## Try it
Could you set out the lines of the records as a Markdown table with the columns No. and Line, starting with the line that contains "1ÈRE COMMANDE : 25 POINTS FIDÉLITÉ OFFERTS" and going on through the end of the records? Number the rows, skip any blank lines, and leave the pictures out.

Content starts

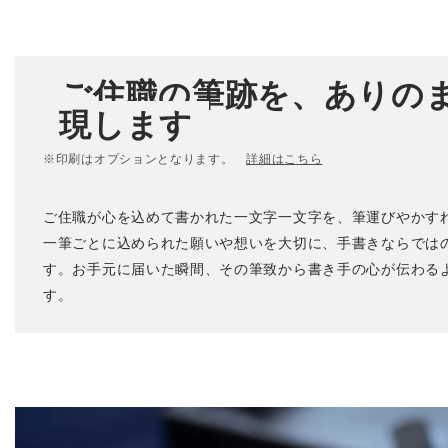
ご住職の筆跡を、ありの
現します
※印刷はオプションとなります。
詳細はこちら
ご住職が心を込めて書かれた一文字一文字を、筆運びやかす
一筆ごとに込められた願いや想いを大切に、手書きならでは
す。お手元に届いた瞬間、その筆致から書き手の心が伝わる
す。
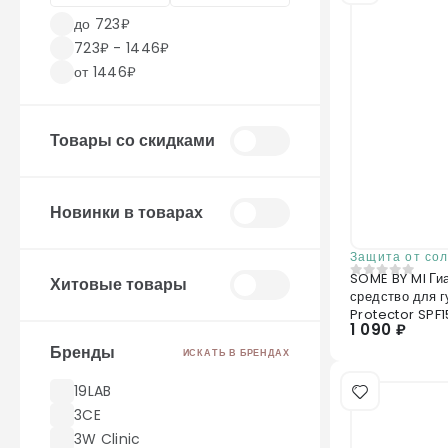
до 723₽
723₽ - 1446₽
от 1446₽
Товары со скидками
Новинки в товарах
Защита от со
SOME BY MI Ги
Хитовые товары
0
из 5
средство для г
Protector SPF1
1 090 ₽
Бренды
ИСКАТЬ В БРЕНДАХ
19LAB
3CE
3W Clinic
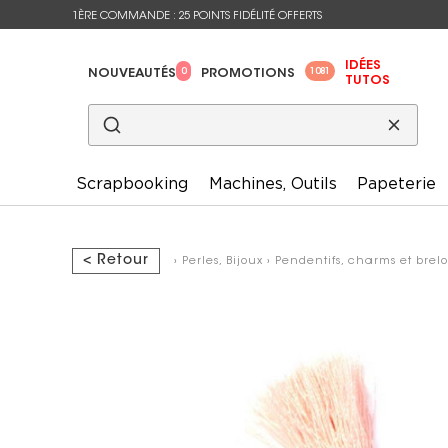
1ÈRE COMMANDE : 25 POINTS FIDÉLITÉ OFFERTS
IDÉES
0
1081
NOUVEAUTÉS
PROMOTIONS
TUTOS
Scrapbooking
Machines, Outils
Papeterie
< Retour
›
Perles, Bijoux
›
Pendentifs, charms et brel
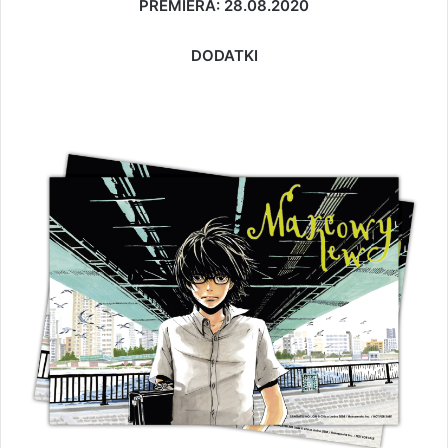
PREMIERA: 28.08.2020
DODATKI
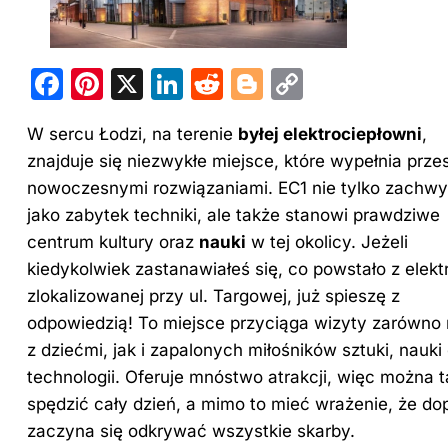
F
Pi
X
Li
R
Bl
C
a
nt
n
e
o
o
W sercu Łodzi, na terenie
byłej elektrociepłowni
,
c
er
k
d
g
p
znajduje się niezwykłe miejsce, które wypełnia prze
e
e
e
di
g
y
nowoczesnymi rozwiązaniami. EC1 nie tylko zachw
b
st
dI
t
er
Li
jako zabytek techniki, ale także stanowi prawdziwe
o
n
n
centrum kultury oraz
nauki
w tej okolicy. Jeżeli
o
k
kiedykolwiek zastanawiałeś się, co powstało z elekt
zlokalizowanej przy ul. Targowej, już spieszę z
k
odpowiedzią! To miejsce przyciąga wizyty zarówno 
z dziećmi, jak i zapalonych miłośników sztuki, nauki
technologii. Oferuje mnóstwo atrakcji, więc można 
spędzić cały dzień, a mimo to mieć wrażenie, że do
zaczyna się odkrywać wszystkie skarby.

Content ends

## Your solution
| No. | Line |
|---|---|
| 1 | 1ÈRE COMMANDE : 25 POINTS FIDÉLITÉ OFFERTS |
| 2 | IDÉES |
| 3 | 0 |
| 4 | 1081 |
| 5 | NOUVEAUTÉS |
| 6 | PROMOTIONS |
| 7 | TUTOS |
| 8 | Scrapbooking |
| 9 | Machines, Outils |
| 10 | Papeterie |
| 11 | < Retour |
| 12 | › |
| 13 | Perles, Bijoux |
| 14 | › |
| 15 | Pendentifs, charms et brel |
| 16 | PREMIERA: 28.08.2020 |
| 17 | DODATKI |
| 18 | F |
| 19 | Pi |
| 20 | X |
| 21 | Li |
| 22 | R |
| 23 | Bl |
| 24 | C |
| 25 | a |
| 26 | nt |
| 27 | n |
| 28 | e |
| 29 | o |
| 30 | o |
| 31 | W sercu Łodzi, na terenie |
| 32 | byłej elektrociepłowni |
| 33 | , |
| 34 | c |
| 35 | er |
| 36 | k |
| 37 | d |
| 38 | g |
| 39 | p |
| 40 | znajduje się niezwykłe miejsce, które wypełnia prze |
| 41 | e |
| 42 | e |
| 43 | e |
| 44 | di |
| 45 | g |
| 46 | y |
| 47 | nowoczesnymi rozwiązaniami. EC1 nie tylko zachw |
| 48 | b |
| 49 | st |
| 50 | dI |
| 51 | t |
| 52 | er |
| 53 | Li |
| 54 | jako zabytek techniki, ale także stanowi prawdziwe |
| 55 | o |
| 56 | n |
| 57 | n |
| 58 | centrum kultury oraz |
| 59 | nauki |
| 60 | w tej okolicy. Jeżeli |
| 61 | o |
| 62 | k |
| 63 | kiedykolwiek zastanawiałeś się, co powstało z elekt |
| 64 | zlokalizowanej przy ul. Targowej, już spieszę z |
| 65 | k |
| 66 | odpowiedzią! To miejsce przyciąga wizyty zarówno  |
| 67 | z dziećmi, jak i zapalonych miłośników sztuki, nauki |
| 68 | technologii. Oferuje mnóstwo atrakcji, więc można  |
| 69 | spędzić cały dzień, a mimo to mieć wrażenie, że do |
| 70 | zaczyna się odkrywać wszystkie skarby. |